_RECORDS SHOWN_
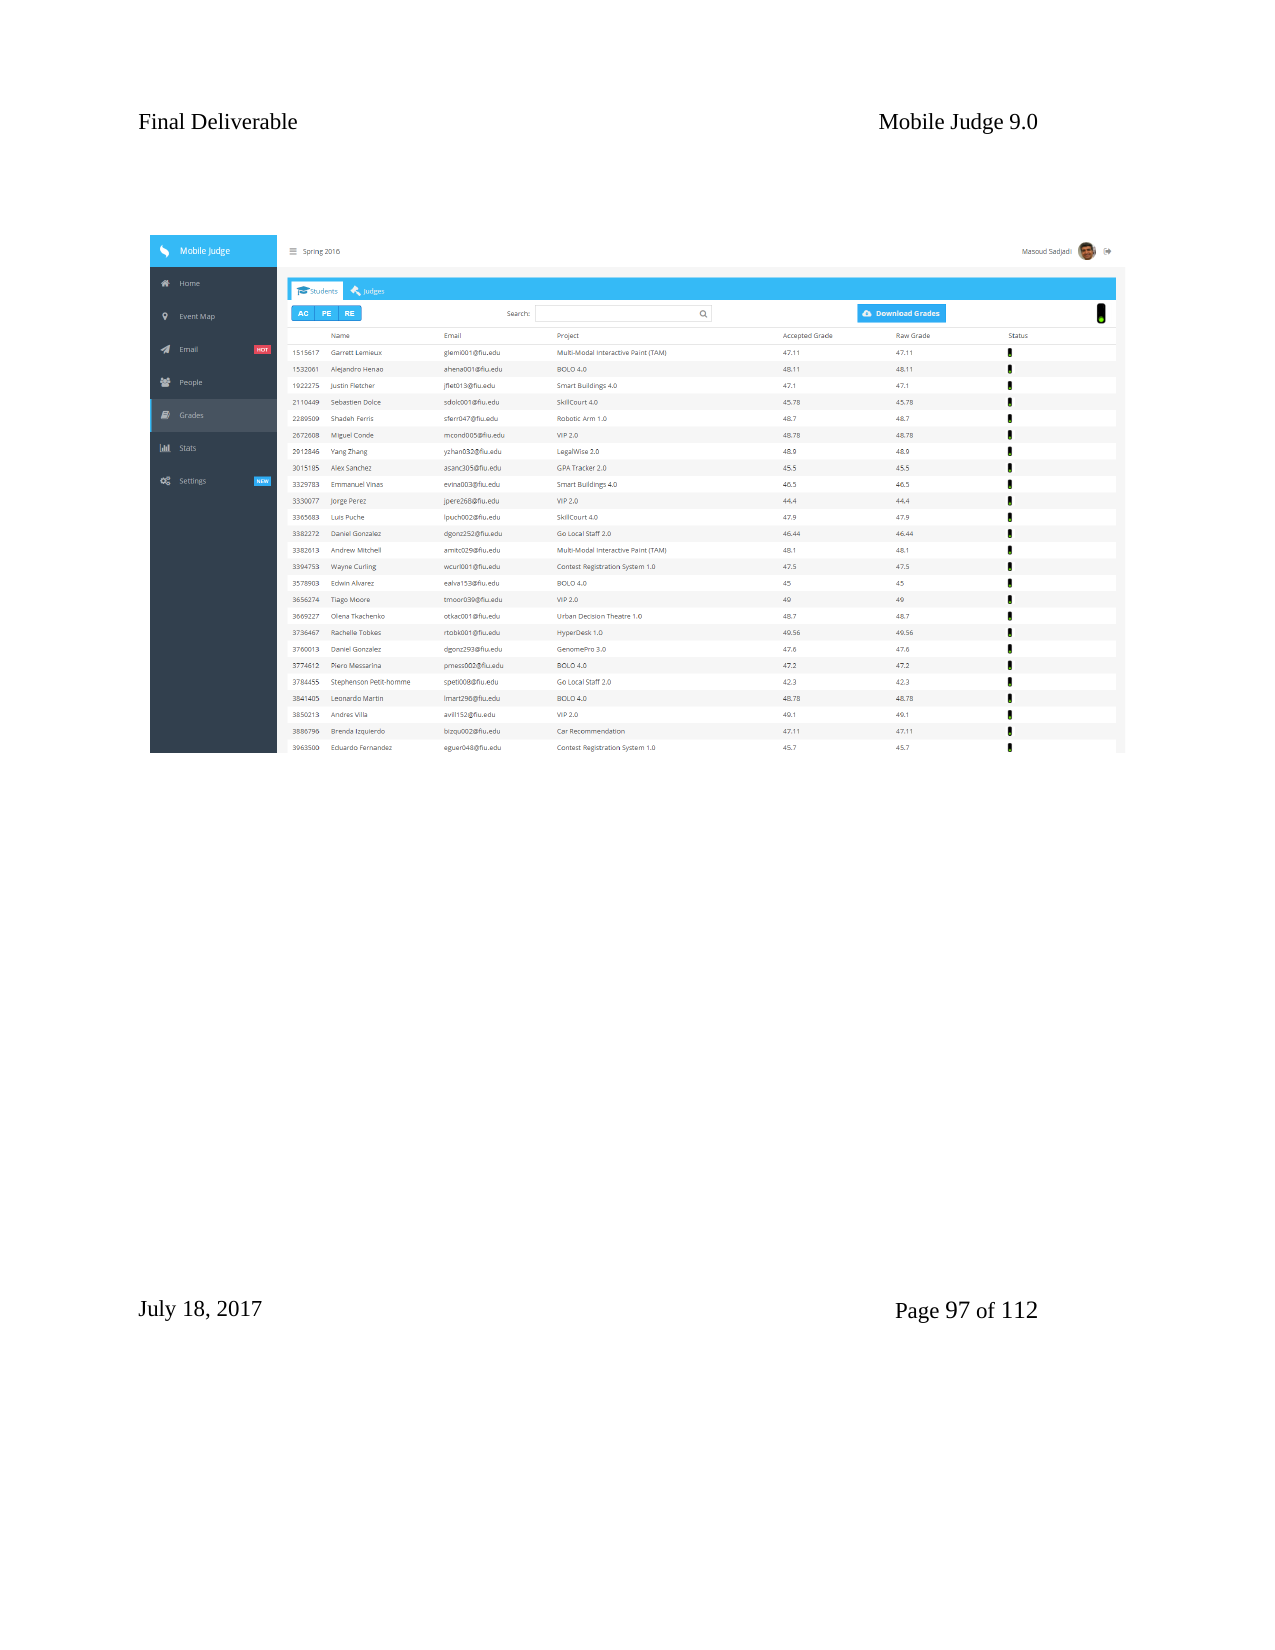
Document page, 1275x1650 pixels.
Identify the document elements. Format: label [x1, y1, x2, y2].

picture [150, 235, 1125, 753]
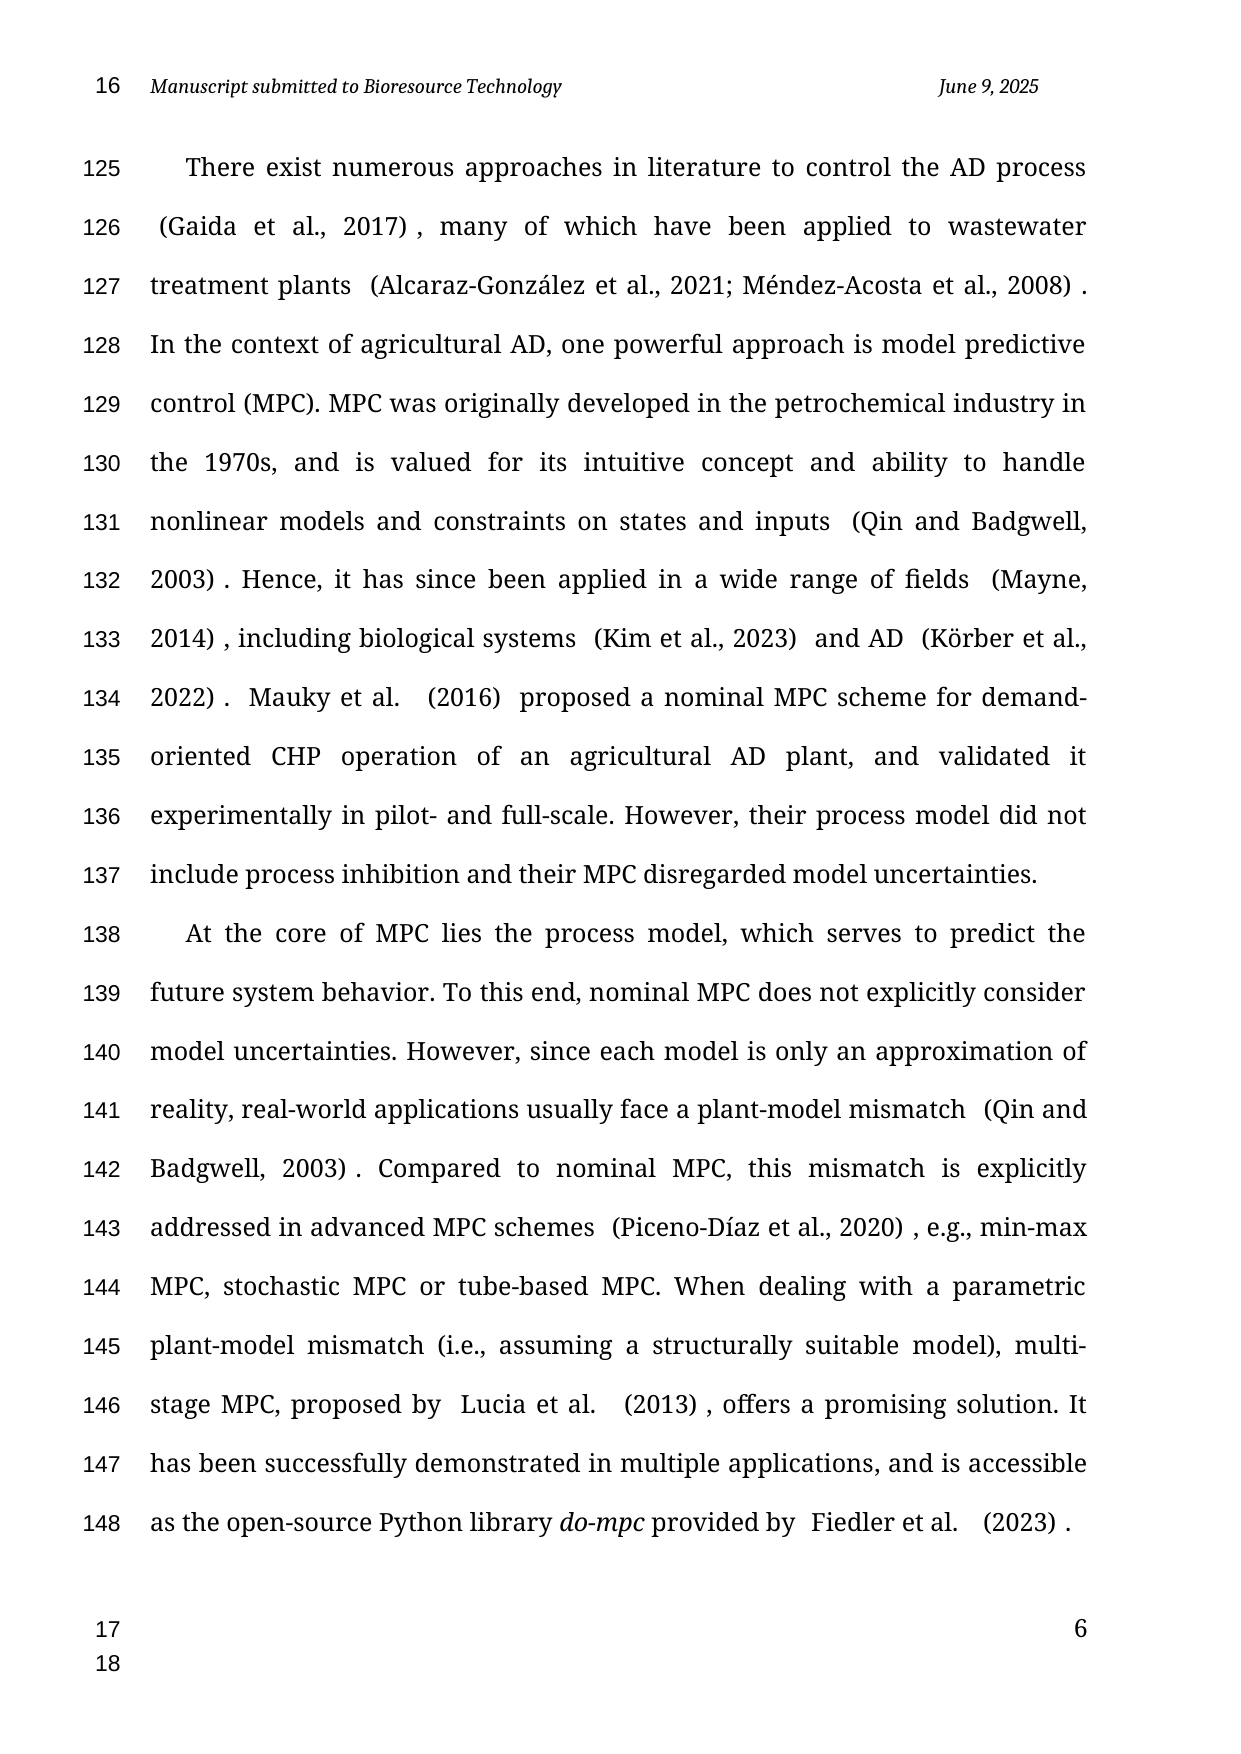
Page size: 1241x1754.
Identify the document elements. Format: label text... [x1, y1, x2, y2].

text There exist numerous approaches in literature to control the AD process , many of which have been applied to wastewater treatment plants . In the context of agricultural AD, one powerful approach is model predictive control (MPC). MPC was originally developed in the petrochemical industry in the 1970s, and is valued for its intuitive concept and ability to handle nonlinear models and constraints on states and inputs . Hence, it has since been applied in a wide range of fields , including biological systems and AD . proposed a nominal MPC scheme for demand-oriented CHP operation of an agricultural AD plant, and validated it experimentally in pilot- and full-scale. However, their process model did not include process inhibition and their MPC disregarded model uncertainties. [150, 150, 1087, 890]
text At the core of MPC lies the process model, which serves to predict the future system behavior. To this end, nominal MPC does not explicitly consider model uncertainties. However, since each model is only an approximation of reality, real-world applications usually face a plant-model mismatch . Compared to nominal MPC, this mismatch is explicitly addressed in advanced MPC schemes , e.g., min-max MPC, stochastic MPC or tube-based MPC. When dealing with a parametric plant-model mismatch (i.e., assuming a structurally suitable model), multi-stage MPC, proposed by , offers a promising solution. It has been successfully demonstrated in multiple applications, and is accessible as the open-source Python library do-mpc provided by . [150, 916, 1087, 1538]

_REQUEST_
Every line above goes into the copy unchanged; the pictures do not.

_SOLUTION TO THIS EXERCISE_
Document page, 1275x1650 pixels.
Identify the document elements. Format: label [x1, y1, x2, y2].

picture [150, 235, 1125, 753]
Page size: 1241x1754.
Identify the document elements. Format: label text... [x1, y1, x2, y2].

text There exist numerous approaches in literature to control the AD process , many of which have been applied to wastewater treatment plants . In the context of agricultural AD, one powerful approach is model predictive control (MPC). MPC was originally developed in the petrochemical industry in the 1970s, and is valued for its intuitive concept and ability to handle nonlinear models and constraints on states and inputs . Hence, it has since been applied in a wide range of fields , including biological systems and AD . proposed a nominal MPC scheme for demand-oriented CHP operation of an agricultural AD plant, and validated it experimentally in pilot- and full-scale. However, their process model did not include process inhibition and their MPC disregarded model uncertainties. [150, 150, 1087, 890]
text At the core of MPC lies the process model, which serves to predict the future system behavior. To this end, nominal MPC does not explicitly consider model uncertainties. However, since each model is only an approximation of reality, real-world applications usually face a plant-model mismatch . Compared to nominal MPC, this mismatch is explicitly addressed in advanced MPC schemes , e.g., min-max MPC, stochastic MPC or tube-based MPC. When dealing with a parametric plant-model mismatch (i.e., assuming a structurally suitable model), multi-stage MPC, proposed by , offers a promising solution. It has been successfully demonstrated in multiple applications, and is accessible as the open-source Python library do-mpc provided by . [150, 916, 1087, 1538]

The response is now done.